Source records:

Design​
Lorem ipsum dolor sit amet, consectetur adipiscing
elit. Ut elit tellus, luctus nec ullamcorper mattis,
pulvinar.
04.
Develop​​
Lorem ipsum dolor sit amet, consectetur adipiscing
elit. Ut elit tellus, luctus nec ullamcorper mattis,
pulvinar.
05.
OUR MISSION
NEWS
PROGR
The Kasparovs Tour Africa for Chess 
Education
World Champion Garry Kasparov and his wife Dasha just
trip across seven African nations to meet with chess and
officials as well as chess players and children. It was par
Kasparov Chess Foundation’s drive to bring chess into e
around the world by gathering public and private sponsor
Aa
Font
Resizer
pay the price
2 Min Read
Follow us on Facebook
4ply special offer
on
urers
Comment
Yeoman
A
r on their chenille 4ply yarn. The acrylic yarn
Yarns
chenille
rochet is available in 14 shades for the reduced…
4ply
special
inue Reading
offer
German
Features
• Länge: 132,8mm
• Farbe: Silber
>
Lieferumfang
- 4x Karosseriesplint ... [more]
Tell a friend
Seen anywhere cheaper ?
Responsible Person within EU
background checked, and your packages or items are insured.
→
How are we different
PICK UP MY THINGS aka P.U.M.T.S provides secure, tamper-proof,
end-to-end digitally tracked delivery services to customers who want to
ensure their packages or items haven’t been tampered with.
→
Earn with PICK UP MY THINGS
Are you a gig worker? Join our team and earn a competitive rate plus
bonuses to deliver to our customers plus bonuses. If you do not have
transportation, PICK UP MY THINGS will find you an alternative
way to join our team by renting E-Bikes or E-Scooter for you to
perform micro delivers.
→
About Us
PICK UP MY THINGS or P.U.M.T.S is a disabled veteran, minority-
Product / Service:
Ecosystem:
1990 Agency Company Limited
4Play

§ **Task prompt**:
Print out every entry, keeping each one exact.

§ **Output for this exercise**:
Design​
Lorem ipsum dolor sit amet, consectetur adipiscing
elit. Ut elit tellus, luctus nec ullamcorper mattis,
pulvinar.
04.
Develop​​
Lorem ipsum dolor sit amet, consectetur adipiscing
elit. Ut elit tellus, luctus nec ullamcorper mattis,
pulvinar.
05.
OUR MISSION
NEWS
PROGR
The Kasparovs Tour Africa for Chess 
Education
World Champion Garry Kasparov and his wife Dasha just
trip across seven African nations to meet with chess and
officials as well as chess players and children. It was par
Kasparov Chess Foundation’s drive to bring chess into e
around the world by gathering public and private sponsor
Aa
Font
Resizer
pay the price
2 Min Read
Follow us on Facebook
4ply special offer
on
urers
Comment
Yeoman
A
r on their chenille 4ply yarn. The acrylic yarn
Yarns
chenille
rochet is available in 14 shades for the reduced…
4ply
special
inue Reading
offer
German
Features
• Länge: 132,8mm
• Farbe: Silber
>
Lieferumfang
- 4x Karosseriesplint ... [more]
Tell a friend
Seen anywhere cheaper ?
Responsible Person within EU
background checked, and your packages or items are insured.
→
How are we different
PICK UP MY THINGS aka P.U.M.T.S provides secure, tamper-proof,
end-to-end digitally tracked delivery services to customers who want to
ensure their packages or items haven’t been tampered with.
→
Earn with PICK UP MY THINGS
Are you a gig worker? Join our team and earn a competitive rate plus
bonuses to deliver to our customers plus bonuses. If you do not have
transportation, PICK UP MY THINGS will find you an alternative
way to join our team by renting E-Bikes or E-Scooter for you to
perform micro delivers.
→
About Us
PICK UP MY THINGS or P.U.M.T.S is a disabled veteran, minority-
Product / Service:
Ecosystem:
1990 Agency Company Limited
4Play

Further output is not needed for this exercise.